*** Extrait cité ***

En 2007, le Comité de discipline de l’Ordre des pharmaciens du Québec a déclaré le pharmacien bien connu Jean Coutu coupable d’avoir entravé le syndic de l’Ordre dans l’exercice de ses fonctions en refusant de le rencontrer lors d’une enquête tenue en vertu du Code des professions (C.prof.), contrevenant ainsi aux dispositions des articles 114 et 122 C.prof. Le pharmacien avait soutenu que le syndic plaignant n’avait pas de motif suffisant pour mener une enquête ni le pouvoir de le convoquer et de lui enjoindre de le rencontrer dans ce contexte. Le Comité  a conclu que, bien que le Code des déontologie des pharmaciens n’oblige pas de façon explicite le pharmacien à rencontrer le syndic à la demande de celui-ci, l’ensemble des pouvoirs conférés au syndic par le Code des professions et l’infraction définie à l’article 114 C.prof. invitent à donner à ces dispositions l’interprétation qui convient à l’objectif poursuivi, soit la protection du public. Il a décidé que le syndic peut exiger une rencontre avec l’intimé afin d’obtenir les renseignements nécessaires et les documents relatifs à son enquête.

Jean Coutu a interjeté appel devant le Tribunal des professions, alléguant que le syndic d’un ordre professionnel n’a pas le pouvoir, aux termes de l’article 122 C.prof., d’obliger un membre de l’Ordre qui fait l’objet d’une enquête de le rencontrer.

Selon le Tribunal, l’enquête du syndic ne se limite pas à l’obtention de renseignements ou de documents, et l’expression «faire enquête» employée à l’article 122 C.prof. a une portée plus large que celle que lui accorde l’appelant. En effet, affirme le Tribunal, le but de l’enquête n’est pas d’établir la culpabilité d’un professionnel, mais plutôt de permettre au syndic d’obtenir une connaissance complète des faits et de déterminer s’il y a matière à plainte. Nier au syndic le pouvoir de contraindre un professionnel à le rencontrer aurait comme effet de nuire à l’objectif premier de protection du public.

Le Tribunal a déterminé que, contrairement à ce que prétend Jean Coutu, le pouvoir d’enquête du syndic n’est pas un pouvoir d’assignation, comme c’est le cas dans la Loi sur les commissions d’enquête, et le résultat du refus d’un professionnel d’obtempérer à une demande de rencontrer est la plainte pour entrave. Finalement, il a conclu que, à la lumière de l’article 122 C.prof. et de l’arrêt Pharmascience Inc. c. Binet (C.S. Can., 2006-10-26), 2006 CSC 48, SOQUIJ AZ-50395824, J.E. 2006-2096, [2006] 2 R.C.S. 513, le syndic a le pouvoir d’obliger le professionnel à le rencontrer au même titre qu’il a la possibilité de rencontrer des tiers.

*** Données fournies ***

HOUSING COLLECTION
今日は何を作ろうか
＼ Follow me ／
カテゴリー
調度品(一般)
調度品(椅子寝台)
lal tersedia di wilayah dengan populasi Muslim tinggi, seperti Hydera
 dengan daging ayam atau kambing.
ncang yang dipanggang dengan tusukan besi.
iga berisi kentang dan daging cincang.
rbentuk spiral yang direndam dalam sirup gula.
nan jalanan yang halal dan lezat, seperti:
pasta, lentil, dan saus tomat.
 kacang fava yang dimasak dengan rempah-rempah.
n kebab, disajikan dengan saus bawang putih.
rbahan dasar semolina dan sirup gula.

***

▶ Actions demandées
a – Comment traduire en anglais cette phrase du texte sur l'affaire Jean Coutu : « Nier au syndic le pouvoir de contraindre un professionnel à le rencontrer aurait comme effet de nuire à l’objectif premier de protection du public. » ?
b – Reprenez mot pour mot le passage du texte sur l'affaire Jean Coutu qui commence à « Jean Coutu a » et se termine à « de protection du public. ».

▶ Réponses
a – Denying the syndic the power to compel a professional to meet with the syndic would have the effect of undermining the primary objective of protecting the public.

b –
Jean Coutu a interjeté appel devant le Tribunal des professions, alléguant que le syndic d’un ordre professionnel n’a pas le pouvoir, aux termes de l’article 122 C.prof., d’obliger un membre de l’Ordre qui fait l’objet d’une enquête de le rencontrer.

Selon le Tribunal, l’enquête du syndic ne se limite pas à l’obtention de renseignements ou de documents, et l’expression «faire enquête» employée à l’article 122 C.prof. a une portée plus large que celle que lui accorde l’appelant. En effet, affirme le Tribunal, le but de l’enquête n’est pas d’établir la culpabilité d’un professionnel, mais plutôt de permettre au syndic d’obtenir une connaissance complète des faits et de déterminer s’il y a matière à plainte. Nier au syndic le pouvoir de contraindre un professionnel à le rencontrer aurait comme effet de nuire à l’objectif premier de protection du public.